We can all agree that "YES means: let's f-ck! NO means: f-ck off!" But what about the tremendous amount of gray area that people encounter when hooking up?
Nobody wants to be thought of as a pushy hookup or wants to sexual assault someone. How then can we get the go ahead to take the hookup beyond making out to heavy petting, oral or intercourse, knowing that the other person/people are interested?
Ideally, before you touch, lick, kiss, massage, penetrate, rub etc. you should ask: would you like me to (fill in the blank)? But usually one person is fumbling nervously, hand shaking, trying to test your boundaries. They play with your underwear line, your bra or grab and squeeze your body closer and closer to your "private parts." If you are on the receiving end of this embarrassing dance you have an opportunity for ENTHUSIASTIC CONSENT!
Enthusiastic consent is setting up rules like: we can play around and if I am uncomfortable I will tell you. Agreeing on this ahead of time lets the other person know that they can safely explore and not to be offended if they are told to back-off! This is a huge relief for both parties and doesn't ruin the mood, instead it makes it a much safer space.
The hookup wouldn't be fun if before every move the person asked "may I do this?" or "would you like that?" So the receiving partner needs to be more enthusiastic about things they want to direct this lost soul. Everyone wants the reputation of being an amazing hookup. So if you say "I love…" or "that feels soooo good!" The person will naturally try to respond to your requests and responses.
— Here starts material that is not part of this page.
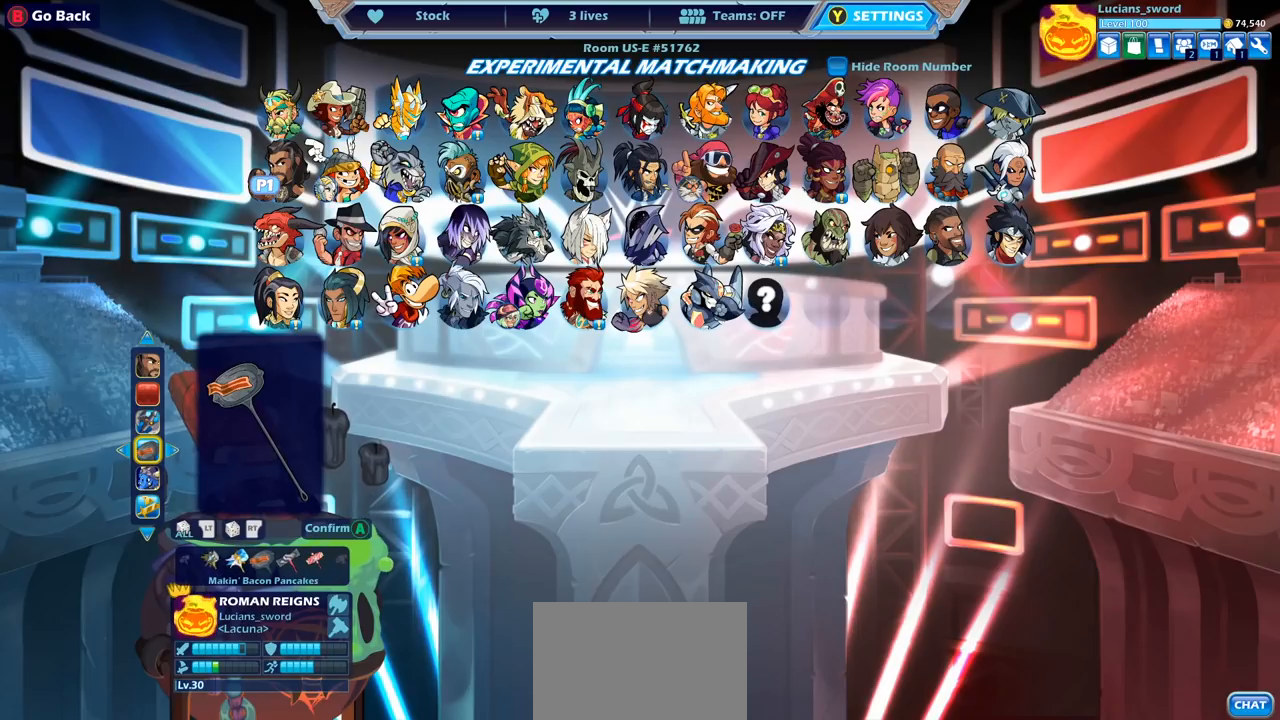
{"buttons": ["DPAD_RIGHT"], "left_stick": "center", "right_stick": "center", "events": [[450, "DPAD_RIGHT", "down"]]}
Caution: this may result in a disproportionate period of time spent on one activity. Too much moaning when someone kisses your ear may result in them slobbering in there for 30 minutes thinking you are going to climax from it.
The idea is though that people are helplessly trying to please the other person. It is tremendously difficult to figure out how far the other person wants to take it and what they want.
To master one is not to master all, and sometimes it is hard to remember that. So help by ENTHUSIASTICALLY CONSENTING!
Because the overwhelming majority of sexual assault is committed by men, even though not most men sexually assault, I am inclined to turn to women to address how to enthusiastically consent. However, this will not do much for any non-two person heterosexual hookup and that seems wrong to me.
Better yet, what if you have been in a relationship with your partner and want to explore the pleasures of the tush but you know that if you flat out ask the person they won't consider the possibility. While I want to tell you that you ought not be dating someone so closed minded, I have come to appreciate that some people are willing to expand their horizons even though they may not want to talk about it or acknowledge it. Again, this may not be ideal, but it is a step in the right direction.